The Secondary Phase was unexpectedly demolished to make way for a repurposed Doctor Who script. The Tertiary Phase begins with Arthur and Ford back on prehistoric Earth as if the entire adventure on Brontitall with the bird people never happened. Also, Trillian never got forced into marriage, dismissing it offhand as another one of Zaphod’s stories. If I remember correctly, the entirety of the “Secondary Phase” gets written off as something only Zaphod experienced while stuck in the pocket universe from the moment he entered Zarniwoop’s office.

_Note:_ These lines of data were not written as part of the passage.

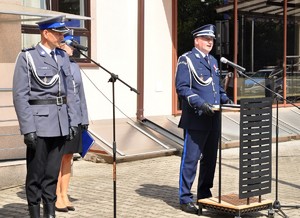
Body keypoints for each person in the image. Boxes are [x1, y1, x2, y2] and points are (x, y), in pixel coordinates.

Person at [12, 15, 78, 218]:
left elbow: (70, 92)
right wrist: (28, 128)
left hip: (60, 124)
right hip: (39, 124)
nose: (61, 36)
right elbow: (20, 95)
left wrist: (73, 121)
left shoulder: (62, 56)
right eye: (58, 33)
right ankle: (34, 213)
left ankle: (50, 213)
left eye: (62, 33)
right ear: (46, 33)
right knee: (36, 175)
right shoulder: (27, 57)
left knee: (51, 173)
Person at [175, 24, 232, 214]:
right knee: (190, 160)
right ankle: (185, 198)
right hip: (197, 118)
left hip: (213, 118)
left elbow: (218, 88)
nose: (210, 42)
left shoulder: (214, 61)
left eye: (212, 39)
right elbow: (182, 88)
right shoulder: (186, 60)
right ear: (196, 40)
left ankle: (204, 194)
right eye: (206, 39)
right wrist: (200, 104)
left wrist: (227, 101)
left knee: (210, 159)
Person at [55, 31, 89, 213]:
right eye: (69, 43)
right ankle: (55, 196)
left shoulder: (75, 65)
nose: (73, 47)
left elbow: (80, 95)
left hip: (75, 118)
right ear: (61, 44)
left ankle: (65, 193)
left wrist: (85, 119)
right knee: (58, 157)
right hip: (60, 118)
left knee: (68, 157)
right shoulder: (56, 63)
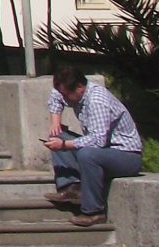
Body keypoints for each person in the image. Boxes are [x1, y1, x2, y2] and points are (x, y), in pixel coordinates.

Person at [42, 65, 143, 227]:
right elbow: (56, 96)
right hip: (103, 151)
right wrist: (56, 123)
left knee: (87, 154)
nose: (65, 100)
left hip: (126, 156)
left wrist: (64, 144)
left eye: (67, 96)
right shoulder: (72, 93)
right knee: (58, 135)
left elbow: (98, 140)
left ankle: (94, 211)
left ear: (80, 89)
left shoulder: (97, 101)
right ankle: (72, 187)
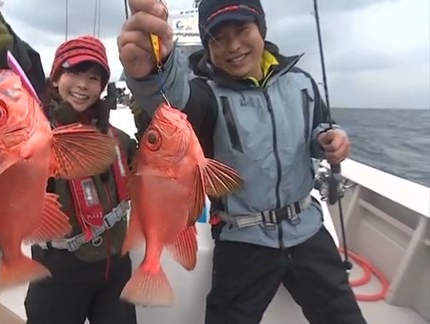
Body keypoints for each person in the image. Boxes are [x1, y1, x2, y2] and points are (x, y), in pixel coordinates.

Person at [118, 0, 367, 323]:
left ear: (261, 28)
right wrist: (154, 68)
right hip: (243, 240)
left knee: (344, 316)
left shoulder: (301, 83)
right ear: (207, 47)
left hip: (306, 229)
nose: (233, 46)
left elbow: (320, 127)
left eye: (242, 30)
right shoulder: (207, 96)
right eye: (218, 38)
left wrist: (329, 139)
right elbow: (175, 99)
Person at [0, 1, 138, 323]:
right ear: (54, 79)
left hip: (116, 269)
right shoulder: (35, 127)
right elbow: (10, 59)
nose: (83, 84)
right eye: (74, 72)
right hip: (58, 270)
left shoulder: (118, 139)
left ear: (102, 88)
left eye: (94, 78)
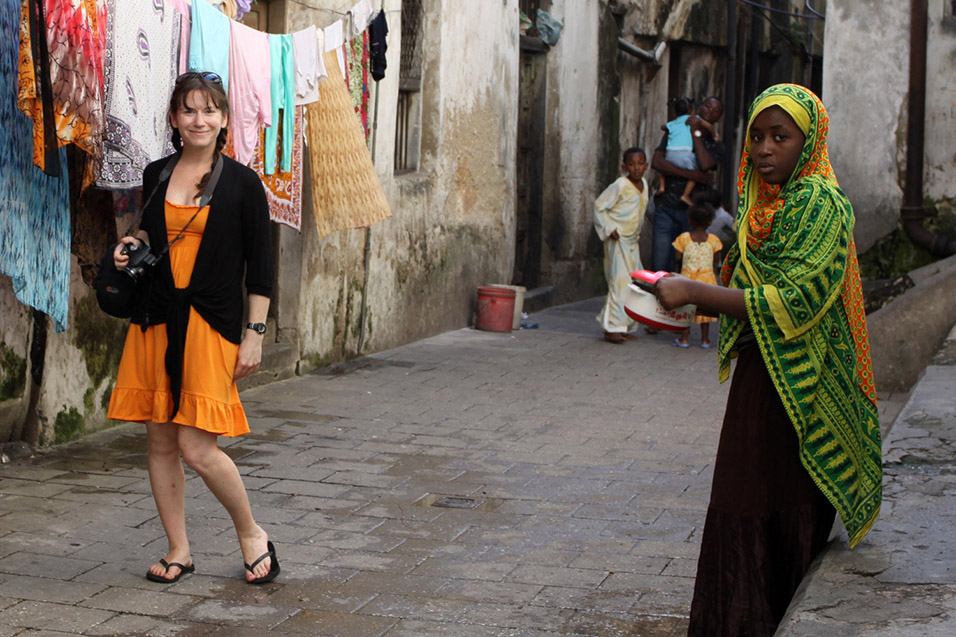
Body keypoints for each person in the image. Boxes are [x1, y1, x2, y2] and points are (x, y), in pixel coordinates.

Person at [655, 84, 882, 635]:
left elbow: (795, 300)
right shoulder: (761, 207)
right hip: (762, 382)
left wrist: (694, 292)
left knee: (781, 513)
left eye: (781, 137)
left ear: (810, 142)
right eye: (757, 136)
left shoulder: (822, 206)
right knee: (740, 505)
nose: (764, 149)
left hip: (806, 391)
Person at [107, 72, 280, 586]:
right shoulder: (156, 172)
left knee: (198, 447)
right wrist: (129, 245)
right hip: (156, 321)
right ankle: (178, 548)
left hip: (210, 324)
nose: (198, 120)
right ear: (175, 120)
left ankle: (251, 533)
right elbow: (149, 232)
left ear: (224, 119)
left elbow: (262, 267)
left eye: (208, 110)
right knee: (160, 441)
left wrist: (255, 333)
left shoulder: (244, 184)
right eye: (188, 110)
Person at [650, 96, 725, 275]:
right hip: (666, 206)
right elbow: (658, 162)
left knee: (689, 267)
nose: (709, 111)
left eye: (715, 110)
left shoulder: (715, 143)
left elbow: (705, 164)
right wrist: (695, 175)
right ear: (700, 107)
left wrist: (695, 133)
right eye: (707, 106)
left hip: (692, 213)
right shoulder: (675, 130)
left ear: (717, 118)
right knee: (660, 264)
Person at [593, 147, 649, 344]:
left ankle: (626, 325)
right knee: (619, 283)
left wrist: (638, 229)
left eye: (640, 164)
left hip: (633, 241)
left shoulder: (644, 184)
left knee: (634, 284)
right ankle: (612, 327)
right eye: (632, 164)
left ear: (646, 166)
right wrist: (609, 228)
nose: (636, 168)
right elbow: (600, 206)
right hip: (618, 241)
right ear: (625, 167)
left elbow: (639, 211)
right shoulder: (619, 185)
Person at [670, 202, 722, 348]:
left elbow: (677, 257)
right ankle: (705, 340)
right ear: (710, 222)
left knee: (685, 309)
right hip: (707, 279)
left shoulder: (684, 238)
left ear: (689, 220)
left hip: (686, 279)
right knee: (705, 310)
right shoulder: (714, 240)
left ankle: (684, 339)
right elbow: (716, 260)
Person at [656, 97, 698, 207]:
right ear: (691, 110)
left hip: (670, 154)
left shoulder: (671, 124)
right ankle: (686, 195)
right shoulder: (693, 119)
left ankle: (662, 186)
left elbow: (663, 127)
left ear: (674, 112)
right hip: (685, 154)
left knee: (661, 169)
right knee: (696, 171)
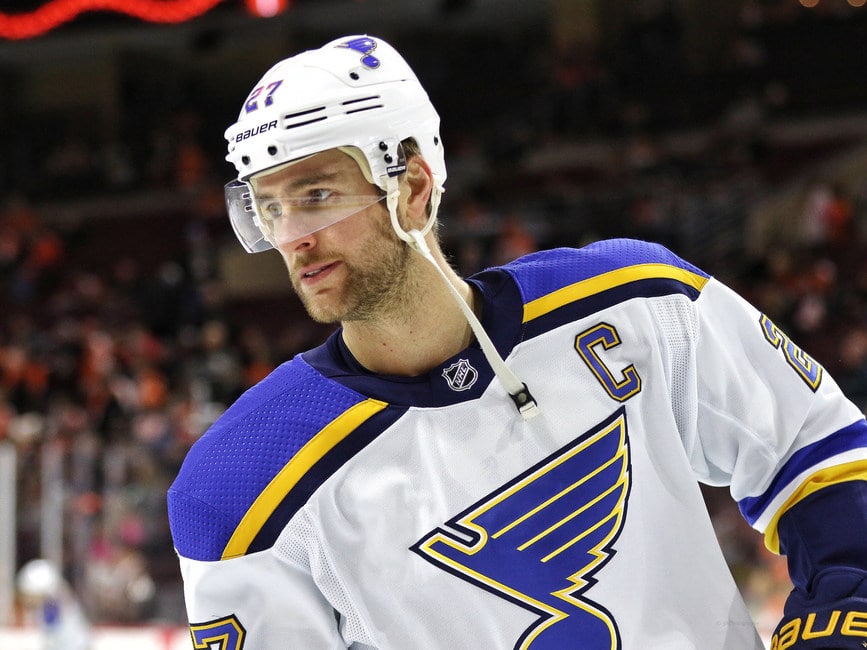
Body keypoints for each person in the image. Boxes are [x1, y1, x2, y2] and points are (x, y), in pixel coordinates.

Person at [167, 35, 867, 649]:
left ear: (412, 187)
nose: (292, 236)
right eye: (269, 206)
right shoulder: (239, 486)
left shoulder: (636, 299)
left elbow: (823, 457)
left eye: (316, 195)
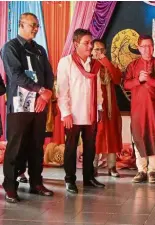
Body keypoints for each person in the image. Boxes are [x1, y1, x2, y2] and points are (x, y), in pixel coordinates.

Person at [1, 12, 54, 203]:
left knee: (36, 145)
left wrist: (46, 93)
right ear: (21, 24)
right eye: (32, 25)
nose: (35, 29)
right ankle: (10, 186)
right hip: (19, 105)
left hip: (39, 105)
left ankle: (36, 182)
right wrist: (40, 90)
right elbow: (15, 75)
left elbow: (49, 73)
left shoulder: (39, 49)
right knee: (16, 146)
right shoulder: (10, 47)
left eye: (37, 26)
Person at [57, 28, 105, 194]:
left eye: (91, 43)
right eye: (86, 43)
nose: (90, 46)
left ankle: (89, 178)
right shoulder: (66, 62)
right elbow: (62, 91)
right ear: (76, 44)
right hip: (73, 114)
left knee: (90, 147)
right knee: (71, 148)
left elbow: (98, 89)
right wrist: (66, 113)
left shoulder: (94, 65)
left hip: (90, 113)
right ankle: (70, 179)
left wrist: (99, 108)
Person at [123, 35, 155, 184]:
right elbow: (126, 84)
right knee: (139, 136)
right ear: (139, 48)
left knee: (154, 136)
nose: (147, 49)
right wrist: (137, 80)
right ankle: (141, 170)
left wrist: (150, 80)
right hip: (138, 109)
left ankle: (152, 170)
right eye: (144, 46)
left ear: (153, 47)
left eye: (150, 46)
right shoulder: (133, 65)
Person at [91, 39, 123, 178]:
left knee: (112, 136)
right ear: (91, 50)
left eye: (102, 49)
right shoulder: (88, 65)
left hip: (110, 108)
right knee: (96, 137)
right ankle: (92, 167)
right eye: (96, 49)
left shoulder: (111, 65)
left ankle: (112, 167)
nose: (99, 52)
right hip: (94, 107)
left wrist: (106, 62)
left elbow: (117, 79)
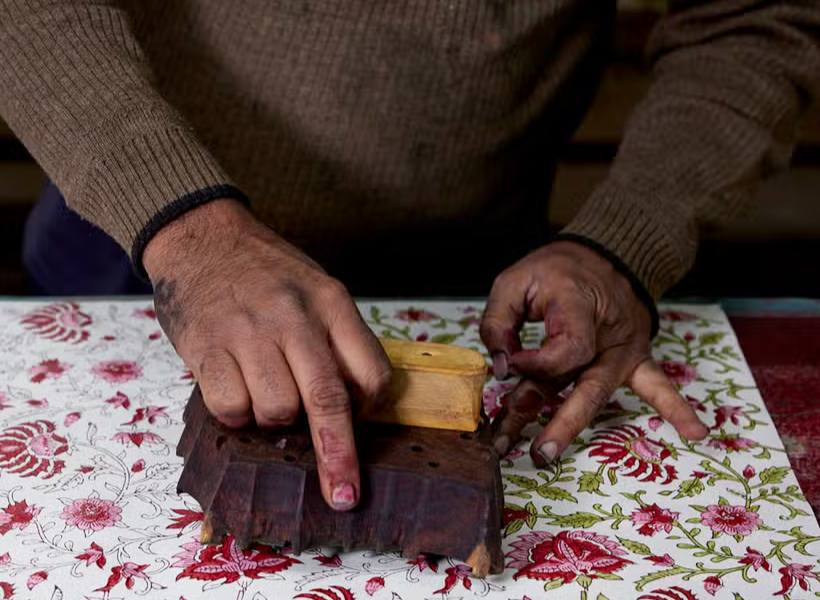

I suppose it was worth it to get Trillian back… though, if I’m being honest, I have a very hard time following Life, The Universe, and Everything. It’s a book filled with remnants of Zaphod’s story, coupled with robotic cricket players, an immortal who was also that bowl of petunias from the first book, and a planet where you can’t see the sky from the surface. I’ve read the book several times, listened to the audio book and the Tertiary Phase, and I really can’t make heads or tails of it.
Not to mention that Trillian disappears again in time for So Long and Thanks For The Fish, and her character gets completely assassinated in Mostly Harmless. (Do you get the feeling that Douglas Adams really, really hates poor Tricia Marie McMillan?)
So yes, I’ll be dreaming tonight of the alternate universe where Arthur uncovers the psychiatrist conspiracy to eliminate the most powerful computer and wondering what ever happened to Lintilla. I’ll even imagine a televised sequel in my mind, with Rula Lenska and Jonathan Pryce showing up in front of the camera as their respective characters, like Simon Jones and Mark Wing-Davey did.
Say… if they really wanted to make a splash with a 40th anniversary radio show, why not a follow-up to this dangling plot line, hmm?